Wednesday, July 27, 2016
National fellowships recognizing work of MSU doctoral students
July 27, 2016
Contact: Hannah Bateman
STARKVIILE, Miss.—Mississippi State graduate students from Louisiana, Michigan and Tennessee are spending the summer conducting dissertation research with fellowships awarded by prominent national organizations.
All pursuing history doctorates at the university, they include:
—Owen J. Hyman of Talisheek, Louisiana. Receiving the Forest History Society’s inaugural Walter S. Rosenberry Fellowship in Forest and Conservation History, he is investigating how ideas about the landscape help shape Southern race and labor concepts.

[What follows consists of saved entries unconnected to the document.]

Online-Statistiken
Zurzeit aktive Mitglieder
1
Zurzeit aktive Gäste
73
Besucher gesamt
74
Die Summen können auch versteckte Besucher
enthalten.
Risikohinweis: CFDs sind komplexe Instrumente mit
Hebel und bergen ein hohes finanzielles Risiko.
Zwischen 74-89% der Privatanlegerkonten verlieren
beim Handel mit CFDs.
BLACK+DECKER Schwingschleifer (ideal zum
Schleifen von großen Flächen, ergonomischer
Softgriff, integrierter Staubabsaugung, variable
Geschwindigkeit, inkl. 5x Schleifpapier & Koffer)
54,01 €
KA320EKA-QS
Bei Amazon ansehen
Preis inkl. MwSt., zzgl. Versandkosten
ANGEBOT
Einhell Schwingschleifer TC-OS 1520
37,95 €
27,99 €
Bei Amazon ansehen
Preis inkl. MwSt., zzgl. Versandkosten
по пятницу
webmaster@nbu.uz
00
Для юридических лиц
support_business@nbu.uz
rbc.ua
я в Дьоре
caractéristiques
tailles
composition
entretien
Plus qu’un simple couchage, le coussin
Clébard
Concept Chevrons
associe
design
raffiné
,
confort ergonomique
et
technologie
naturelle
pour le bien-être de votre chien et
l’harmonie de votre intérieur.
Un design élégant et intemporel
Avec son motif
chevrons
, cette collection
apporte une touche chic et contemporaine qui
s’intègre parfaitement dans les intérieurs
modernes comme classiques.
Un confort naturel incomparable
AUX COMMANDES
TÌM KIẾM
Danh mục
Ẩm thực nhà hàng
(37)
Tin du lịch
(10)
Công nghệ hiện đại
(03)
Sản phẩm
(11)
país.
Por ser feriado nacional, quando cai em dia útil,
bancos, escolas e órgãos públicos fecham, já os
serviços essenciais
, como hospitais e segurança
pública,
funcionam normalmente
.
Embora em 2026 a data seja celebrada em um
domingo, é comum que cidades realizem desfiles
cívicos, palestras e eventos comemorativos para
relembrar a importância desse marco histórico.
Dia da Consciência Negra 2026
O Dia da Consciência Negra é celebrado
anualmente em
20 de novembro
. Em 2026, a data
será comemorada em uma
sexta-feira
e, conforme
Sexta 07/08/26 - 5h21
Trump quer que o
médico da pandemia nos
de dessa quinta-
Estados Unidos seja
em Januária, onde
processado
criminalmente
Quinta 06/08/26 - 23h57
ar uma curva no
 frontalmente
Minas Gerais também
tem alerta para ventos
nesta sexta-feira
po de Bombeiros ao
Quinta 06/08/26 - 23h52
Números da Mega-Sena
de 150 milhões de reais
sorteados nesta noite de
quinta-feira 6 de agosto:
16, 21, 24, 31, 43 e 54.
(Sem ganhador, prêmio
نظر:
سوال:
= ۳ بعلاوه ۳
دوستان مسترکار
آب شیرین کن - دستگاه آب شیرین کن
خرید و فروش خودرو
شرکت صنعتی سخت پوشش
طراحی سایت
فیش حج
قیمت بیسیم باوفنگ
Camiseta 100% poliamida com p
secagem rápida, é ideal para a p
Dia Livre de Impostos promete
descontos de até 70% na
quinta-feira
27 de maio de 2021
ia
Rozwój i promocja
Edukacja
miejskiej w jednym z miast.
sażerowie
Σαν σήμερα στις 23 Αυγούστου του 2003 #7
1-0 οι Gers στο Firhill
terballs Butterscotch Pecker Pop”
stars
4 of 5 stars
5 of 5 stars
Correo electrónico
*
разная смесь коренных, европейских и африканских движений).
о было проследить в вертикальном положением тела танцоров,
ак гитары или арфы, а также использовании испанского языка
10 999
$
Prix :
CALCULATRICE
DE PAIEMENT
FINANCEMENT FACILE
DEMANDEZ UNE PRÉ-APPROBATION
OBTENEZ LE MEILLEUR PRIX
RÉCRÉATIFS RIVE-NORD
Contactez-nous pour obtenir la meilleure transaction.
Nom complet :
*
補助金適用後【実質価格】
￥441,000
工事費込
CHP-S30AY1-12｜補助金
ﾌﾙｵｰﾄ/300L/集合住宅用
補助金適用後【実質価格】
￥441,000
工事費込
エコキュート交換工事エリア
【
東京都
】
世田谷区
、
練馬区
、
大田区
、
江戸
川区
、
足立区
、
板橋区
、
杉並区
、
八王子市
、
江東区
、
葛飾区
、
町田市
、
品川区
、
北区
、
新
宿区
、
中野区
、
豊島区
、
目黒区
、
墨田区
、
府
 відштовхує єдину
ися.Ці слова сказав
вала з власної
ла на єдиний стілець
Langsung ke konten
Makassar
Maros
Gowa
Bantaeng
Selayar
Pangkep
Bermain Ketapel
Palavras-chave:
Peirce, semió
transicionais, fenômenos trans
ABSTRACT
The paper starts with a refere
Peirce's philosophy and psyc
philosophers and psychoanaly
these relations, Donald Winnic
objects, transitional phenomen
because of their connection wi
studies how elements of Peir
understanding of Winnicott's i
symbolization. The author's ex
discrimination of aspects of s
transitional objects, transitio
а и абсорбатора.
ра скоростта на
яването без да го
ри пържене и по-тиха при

—Kelli B. Nelson of Johnson City, Tennessee. A fellow at the Winterthur Museum, Garden and Library in Newark, Delaware, she is investigating issues of death and dying to better understand the complexities of 19th century environmental thought. A major focus is the Hollywood Cemetery in Richmond, Virginia, that is second only to Arlington National as the most-visited U.S. burial ground.
—Nicholas A. “Nick” Timmerman of Flint, Michigan. A 2016-17 Library Resident Research Fellow at the American Philosophical Society in Philadelphia, Pennsylvania, he is working to examine 19th and 20th century American perceptions of Native American mounds found throughout the South. His fellowship is supported by the Andrew W. Mellon Foundation of New York.
In addition to their individual dissertation efforts, Nelson and Timmerman are involved in a collaborative digital project titled “A Shaky Truce: Civil Rights Struggles in Starkville, Mississippi, 1960-1980.” Earlier this year, the project was honored with the Mississippi Historical Society’s Oral History Award.
In 2015, Nelson and Hyman were chosen for other significant honors. Specifically:
—Nelson was a selection for a Mellon Fellowship awarded by the Virginia Historical Society.
—Hyman received the Reed Fink Award for Southern Labor History given by the Southern Labor Archives at Georgia State University. He also received the Halloran Prize in History of Corporate Responsibility presented by the Business History Conference and Center for Ethical Business Cultures at the University of St. Thomas in Minnesota.
“The success of our students in winning prestigious awards are testaments to their creativity and the educations they have gained at Mississippi State,” said history department head Alan Marcus.
Also an MSU William L. Giles Distinguished Professor, Marcus said all three students are being prepared to “compete at the highest professional levels with historians throughout the world.”
MSU is Mississippi’s leading university, available online at www.msstate.edu.